What's worse is that a lot of that advertising may never come back to newspapers even if the real estate sector recovers. That's because a significant chunk of those advertising dollars are moving _ you guessed, online.
Exactly how much of a shift is occurring is difficult to measure in terms of dollars or market share, but several real estate executives say they are making a conscious decision to move money out of newspapers and onto the Internet as that medium grows in importance as a tool for researching home-buying decisions.
Granted, a significant amount of the declines in real estate advertising in newspapers can be attributed to the general weakness in real estate markets, particularly in hard-hit markets such as California and Florida, which were booming a year ago _ leading to big gains in advertising back then.
Last week Tribune Co., the No. 2 publisher by circulation, posted a 24 percent drop in the second quarter, while industry leader Gannett Co. has reported a 9.9 percent decline and McClatchy Co. reported a 19 percent decline, citing big losses in California and Florida.
Like the housing market itself, much of the up-and-down movement in newspaper real estate advertising can be viewed as cyclical, meaning it will be weak in down markets and bounce back in the upward part of the cycle, whenever that comes up.
But what's worrying analysts this time around is that real estate could become the next category of classified advertising _ after help-wanted ads _ to mark a significant and permanent shift away onto the Internet. The stakes are big for newspapers since classifieds are highly lucrative and make up more than 35 percent of their revenues.

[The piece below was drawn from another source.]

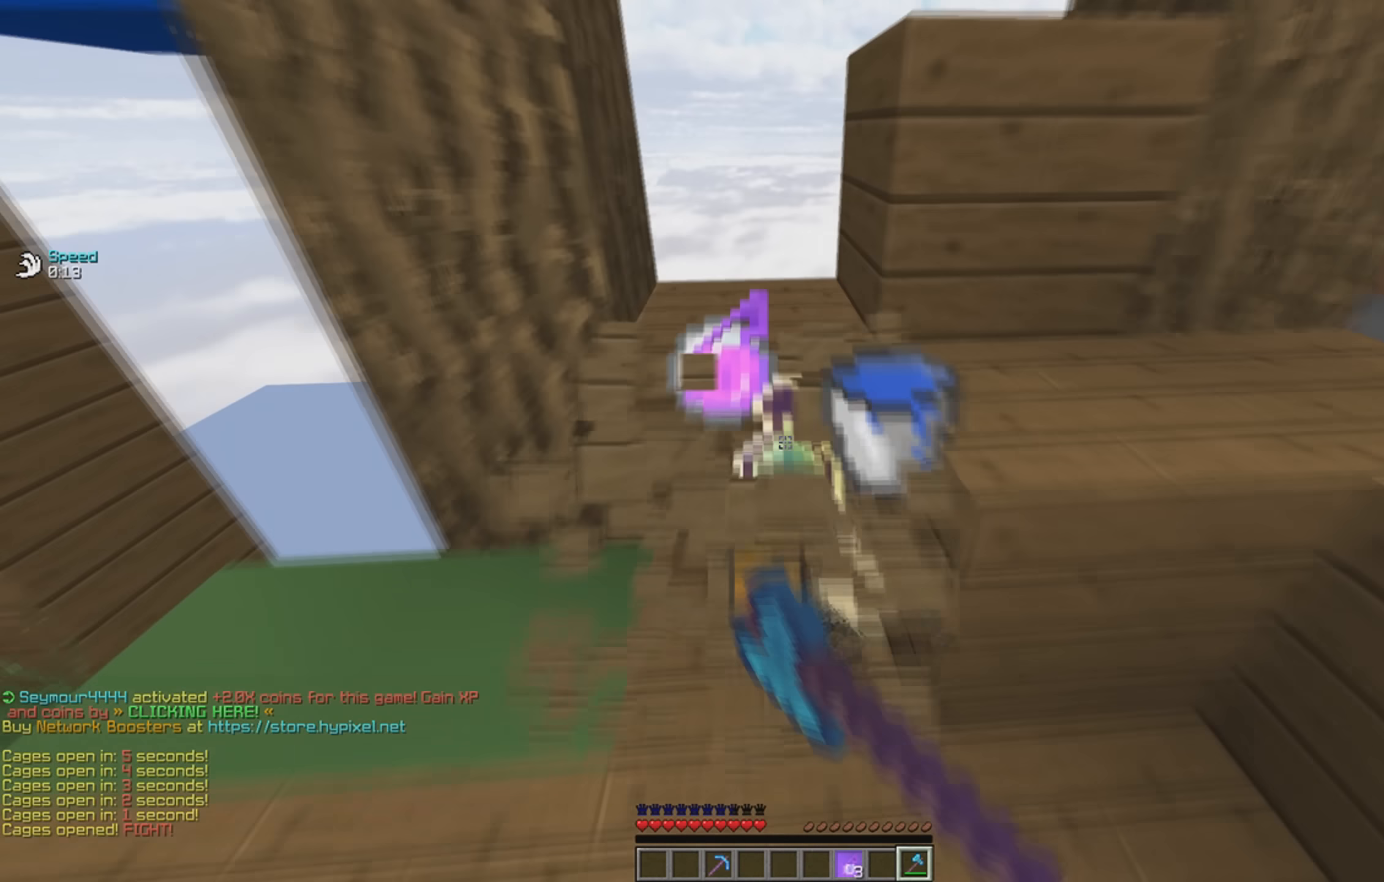
{"keys": ["w"], "events": [[83, "a", "down"], [450, "a", "up"]]}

Mike Simonton, the top media industry analyst at the Fitch Ratings credit analysis service, says that currently a good 30 percent of help-wanted classified advertising is now online, while the Internet's share of real estate and auto classified advertising is lower, at about 15 to 20 percent, but poised to move higher.

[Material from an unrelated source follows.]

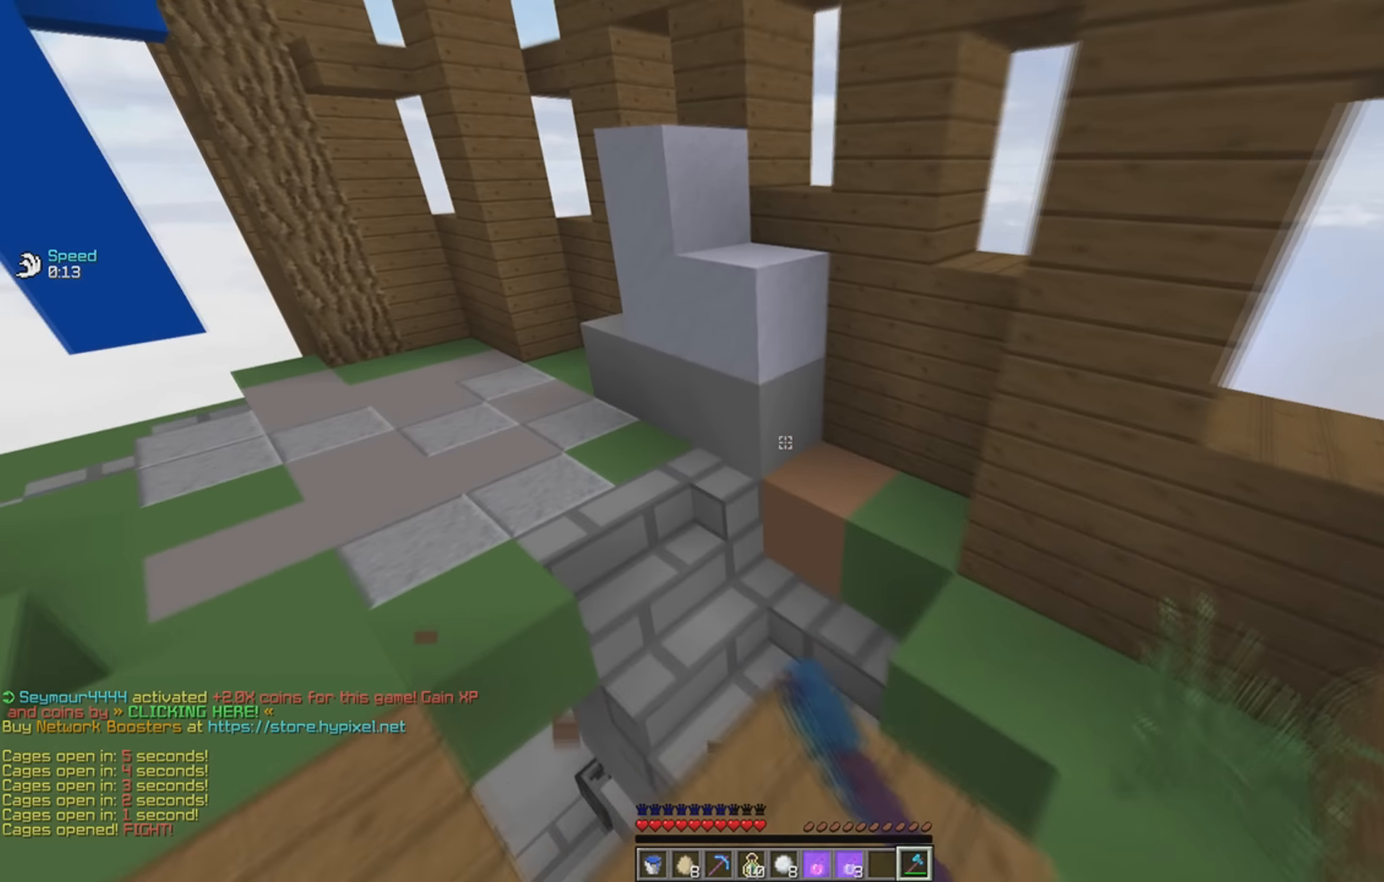
{"keys": ["a", "w"], "events": [[333, "a", "down"]]}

"The threats from the Internet are real," Simonton said. "Newspaper advertising should remain under pressure until newspapers are better able to address the threat of online advertising."
Representatives of several major real estate franchisors said in interviews that many home sellers still see newspaper advertising as an essential component of selling a home, but that younger brokers, home sellers and buyers are clearly more focused on using the Internet.
"For our agents, newspapers are an old standby," said Abby Lee, director of regional advertising in Denver for RE/MAX, a major real estate franchisor. "With younger agents, there's a trend of going online. There's a realization that's where they need to be."
Suzy Antal, director of marketing, communications and public relations for Prudential Real Estate Affiliates, a unit of Prudential Financial Inc., said many Prudential agents have been pulling back on advertising during the current downturn, but as they return, they're shifting ad budgets to their own Web sites, creating blogs, and taking different approaches beyond newspapers.